====== 文本块 ======

我想说这个的预测的精准率有点高呀~直接100%了
如果我将读入文本换为之前的iris.arff,结果如下
全部代码:
package machinelearing;
import weka.core.Instance;
import weka.core.Instances;
import java.io.FileReader;
import java.util.Arrays;
import java.util.Random;
/**
* @author: fulisha
* @date: 2023/6/2 9:22
* @description:
*/
public class NaiveBayes {
/**
* An inner class to store parameters.
*/
private class GaussianParamters {
double mu;
double sigma;
public GaussianParamters(double paraMu, double paraSigma) {
mu = paraMu;
sigma = paraSigma;
}
@Override
public String toString() {
return "(" + mu + ", " + sigma + ")";
}
}
/**
* The data.
*/
Instances dataset;
/**
* The number of classes. For binary classification it is 2.
*/
int numClasses;
/**
* The number of instances.
*/
int numInstances;
/**
* The number of conditional attributes.
*/
int numConditions;
/**
* The prediction, including queried and predicted labels.
*/
int[] predicts;
/**
* Class distribution.
*/
double[] classDistribution;
/**
* Class distribution with Laplacian smooth.
*/
double[] classDistributionLaplacian;
/**
* To calculate the conditional probabilities for all classes over all
* attributes on all values.
*/
double[][][] conditionalCounts;
/**
* The conditional probabilities with Laplacian smooth.
*/
double[][][] conditionalProbabilitiesLaplacian;
/**
* The Guassian parameters.
*/
GaussianParamters[][] gaussianParameters;
/**
* Data type.
*/
int dataType;
/**
* Nominal.
*/
public static final int NOMINAL = 0;
/**
* Numerical.
*/
public static final int NUMERICAL = 1;
/**
* The constructor
* @param paraFileName The given file.
*/
public NaiveBayes(String paraFileName) {
dataset = null;
try {
FileReader reader = new FileReader(paraFileName);
dataset = new Instances(reader);
reader.close();
}catch (Exception e) {
System.out.println("Cannot read the file: " + paraFileName + "\r\n" + e);
System.exit(0);
}
dataset.setClassIndex(dataset.numAttributes() - 1);
numConditions = dataset.numAttributes() - 1;
numInstances = dataset.numInstances();
numClasses = dataset.attribute(numConditions).numValues();
}
/**
* The constructor
* @param paraInstances The given file.
*/
public NaiveBayes(Instances paraInstances) {
dataset = paraInstances;
dataset.setClassIndex(dataset.numAttributes() - 1);
numConditions = dataset.numAttributes() - 1;
numInstances = dataset.numInstances();
numClasses = dataset.attribute(numConditions).numValues();
}
/**
* Set the data type.

======

请把上面文本块中以“public NaiveBayes(String paraFileName)”开头的构造方法改写成简要的步骤列表，并保留它的主要内容。

====== 提供数据 ======

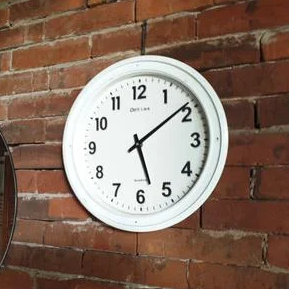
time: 5:08
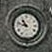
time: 10:47
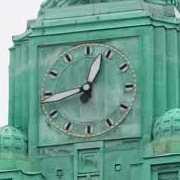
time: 12:43
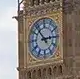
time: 2:53
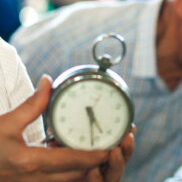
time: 4:26
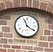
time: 11:21
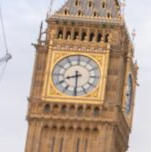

======

◆ 练习结果
- 先将 dataset 设为 null。
- 用 FileReader 读取 paraFileName 指定的文件，据此创建 Instances 对象并赋给 dataset，随后关闭读取器。
- 如果读取出错，就输出 "Cannot read the file: "、文件名和异常信息，再调用 System.exit(0) 退出。
- 把最后一个属性设为类别属性。
- 将 numConditions 设为属性总数减一。
- 将 numInstances 设为数据集中的实例数。
- 将 numClasses 设为类别属性的取值个数。